From mountains to waterfalls and more, Deb and Terry McCann recently returned from Iceland where they were awed by the experience.
Retired teachers from Beloit, they have enjoyed travel adventures for many years. But travel was severely limited this year due to the COVID-19 virus spread.
Iceland, however, was still allowing tourists, so that became their destination in the fall of 2021.
“It’s about 20% smaller than Wisconsin,” Terry said of the tiny country.
Still, the McCanns, along with friends Martha and Pat Barlow, filled two weeks with the sights and sounds of Iceland.
While they have been on guided tours and on their own, this time they decided to also do their own trip. Martha Barlow was the organizer arranging the logistics, the McCanns said.
“People shouldn’t be afraid to plan their own trips,” Deb said.
Of course helping make the trip a success is that Terry drove the couples all around Iceland. An experienced driver beyond the usual, Terry has his own limo service in Beloit and is used to driving people places just about every day, he said.
To get into Iceland, they had to have a negative COVID-19 test and they wore masks on the roughly six-hour flight.
After landing in the capital city of Reykjavik, they headed for the popular Blue Lagoon, a huge thermos bath carved out of rocks.
They spent two days in Reykjavik visiting an art museum, the Perlan Ice Cave and more.
“Most people do the golden circle tour of Iceland,” Terry said.
That includes the geysers, volcanoes and the national park, for example.
But the McCanns and Barlows wanted to see more. So they headed out on their own.
“We went about 800 miles on Ring Road, the only road that goes around the entire country,” Terry said.
They lodged in bed and breakfast spots and hotels along the way.
And after getting out on the road, they saw country scenes, churches and farms as well as small villages.
One of those small villages was Husavik, the oldest village in the country and known for whale watching.
It’s also where a Netflix film was made and the Jaja Ding Dong Bar was featured.
The movie was “Eurovision Song Contest: The Story of Fire Saga.”
They enjoyed visiting the bar.
As they toured the countryside, the couples were amazed by the geography the came upon, especially the waterfalls and geysers.
“There are 10,000 waterfalls in Iceland,” Terry said.
“The natural geography is beautiful,” they said.
There’s also the uniqueness like the Icelandic horses.
Most horses have three or four gaits. But the horses bred in Iceland are unique to the world.
“They are 100% thoroughbred and they have a fifth gait, extremely rare,” Deb said.
Part of the advantage of driving themselves around was that they could stop anytime and view the various sights.

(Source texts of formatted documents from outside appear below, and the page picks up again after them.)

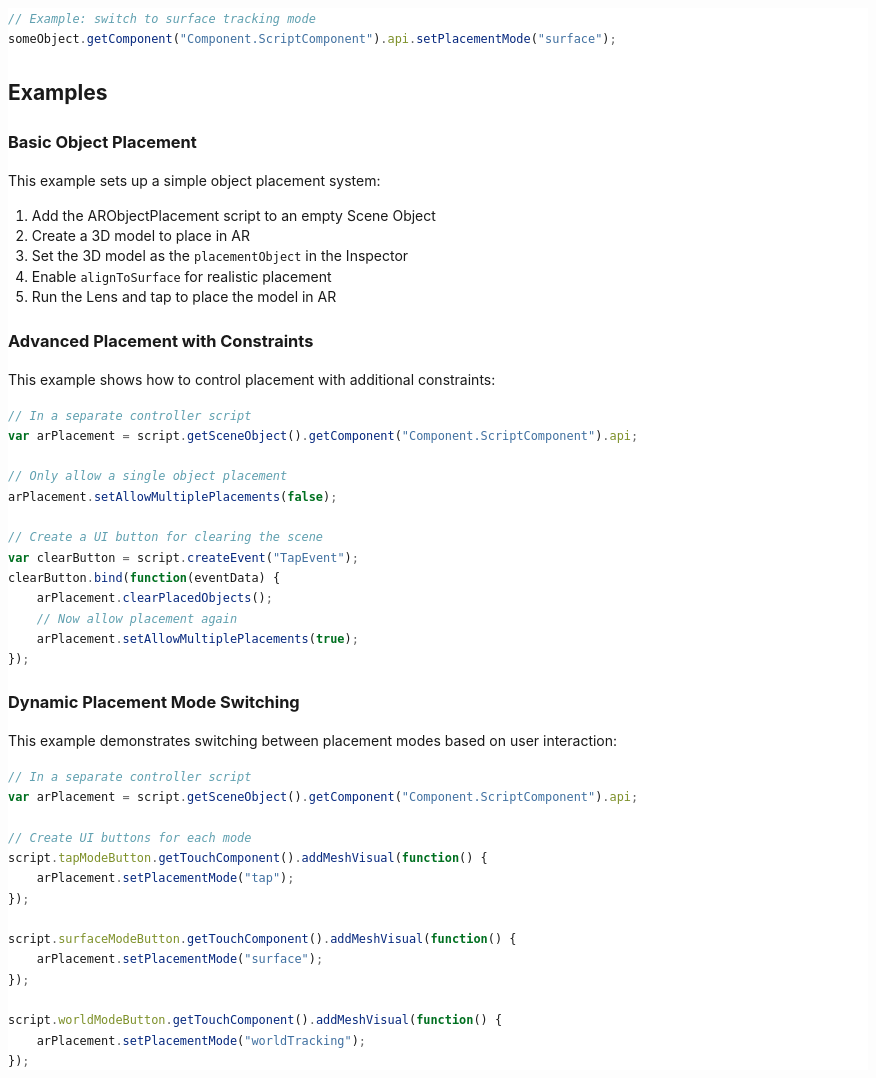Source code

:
 ```javascript
// Example: switch to surface tracking mode
someObject.getComponent("Component.ScriptComponent").api.setPlacementMode("surface");
```

## Examples

### Basic Object Placement
This example sets up a simple object placement system:

1. Add the ARObjectPlacement script to an empty Scene Object
2. Create a 3D model to place in AR
3. Set the 3D model as the `placementObject` in the Inspector
4. Enable `alignToSurface` for realistic placement
5. Run the Lens and tap to place the model in AR

### Advanced Placement with Constraints
This example shows how to control placement with additional constraints:

```javascript
// In a separate controller script
var arPlacement = script.getSceneObject().getComponent("Component.ScriptComponent").api;

// Only allow a single object placement
arPlacement.setAllowMultiplePlacements(false);

// Create a UI button for clearing the scene
var clearButton = script.createEvent("TapEvent");
clearButton.bind(function(eventData) {
    arPlacement.clearPlacedObjects();
    // Now allow placement again
    arPlacement.setAllowMultiplePlacements(true);
});
```

### Dynamic Placement Mode Switching
This example demonstrates switching between placement modes based on user interaction:

```javascript
// In a separate controller script
var arPlacement = script.getSceneObject().getComponent("Component.ScriptComponent").api;

// Create UI buttons for each mode
script.tapModeButton.getTouchComponent().addMeshVisual(function() {
    arPlacement.setPlacementMode("tap");
});

script.surfaceModeButton.getTouchComponent().addMeshVisual(function() {
    arPlacement.setPlacementMode("surface");
});

script.worldModeButton.getTouchComponent().addMeshVisual(function() {
    arPlacement.setPlacementMode("worldTracking");
});
```

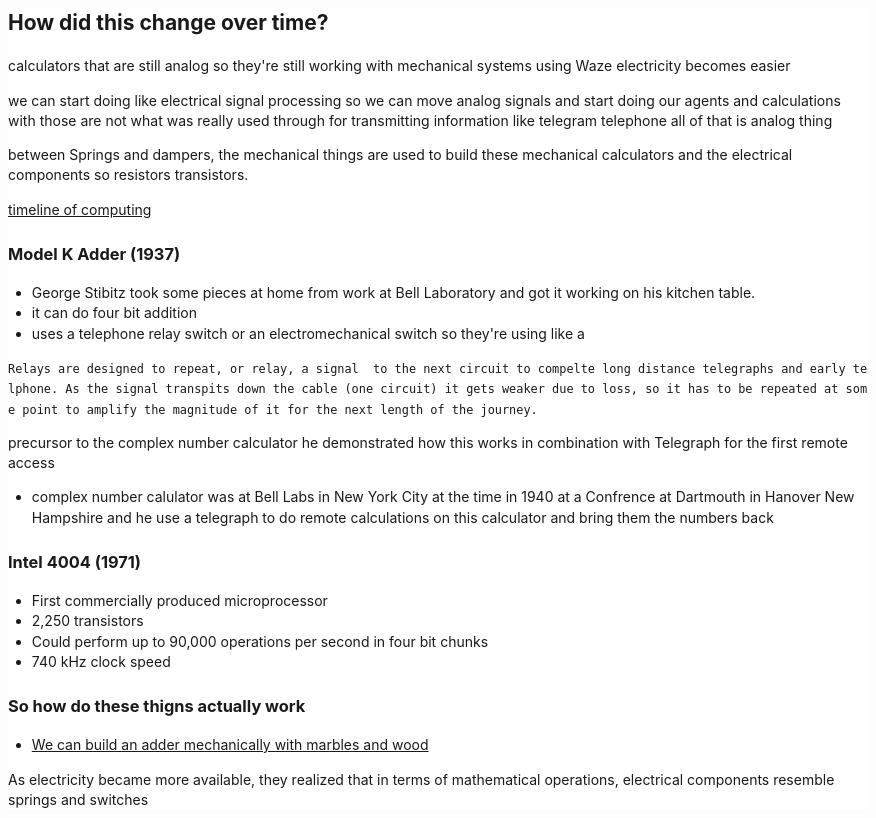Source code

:
##  How did this change over time?



calculators that are still analog so they're still working with mechanical systems using Waze electricity becomes easier

we can start doing like electrical signal processing so we can move analog signals and start doing our agents and calculations with those are not what was really used through for transmitting information like telegram telephone all of that is analog thing

between Springs and dampers, the mechanical things are used to build these mechanical calculators and the electrical components so resistors transistors.



[timeline of computing](https://www.computerhistory.org/timeline/computers/)



### Model K Adder (1937)

- George Stibitz took some pieces at home from work at Bell Laboratory and got it working on his kitchen table.
- it can do four bit addition
- uses a telephone relay switch or an electromechanical switch so they're using like a

```{note}
Relays are designed to repeat, or relay, a signal  to the next circuit to compelte long distance telegraphs and early telphone. As the signal transpits down the cable (one circuit) it gets weaker due to loss, so it has to be repeated at some point to amplify the magnitude of it for the next length of the journey.  
```

precursor to the complex number calculator
 he demonstrated how this works in combination with Telegraph
for the first remote access

- complex number calulator was at Bell Labs in New York City at the time in 1940
at a Confrence at Dartmouth in Hanover New Hampshire and he use a telegraph to do remote calculations on this calculator and bring them the numbers back

### Intel 4004 (1971)

- First commercially produced microprocessor
- 2,250 transistors
- Could perform up to 90,000 operations per second in four bit chunks
- 740 kHz clock speed


### So how do these thigns actually work

- [We can build an adder mechanically with marbles and wood](https://www.youtube.com/watch?v=GcDshWmhF4A)

As electricity became more available, they realized that in terms of mathematical operations, electrical components resemble springs and switches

They went geocaching, saw colorful rainbows and visited a lava maker.
As for food, there was a lot of fish and beef in the restaurants, but food was also costly, the McCanns said.
Terry added Iceland is famous for its hotdogs.
At night, the travelers played cards and rented a portable YFI, they said.
When they were almost full circle on the road, they did have to turn around and head back, however, due to high winds, Terry said. The road was blocked off for safety reasons.
Viewing the geysers, waterfalls, mountains and grazing lands were among Terry’s favorite parts of the trip.
“It was beautiful,” Deb said.
As for the Icelandic people they encountered: “They are a proud, patriotic people,” Deb said.
When the world was a different place (before the COVID-19 pandemic) the McCanns traveled extensively across their own country as well as globally. Some of those places include: France, England, Germany, Ireland, the Netherlands, Japan, Taiwan and Russia.
“We walked the wall in China,” Deb said.
And they are not done yet.
In May, the couple is planning to go back to the Netherlands and also visit Belgium, they said.
On their bucket list: Viet Nam.
Of Iceland, they also said: “We would definitely go back.”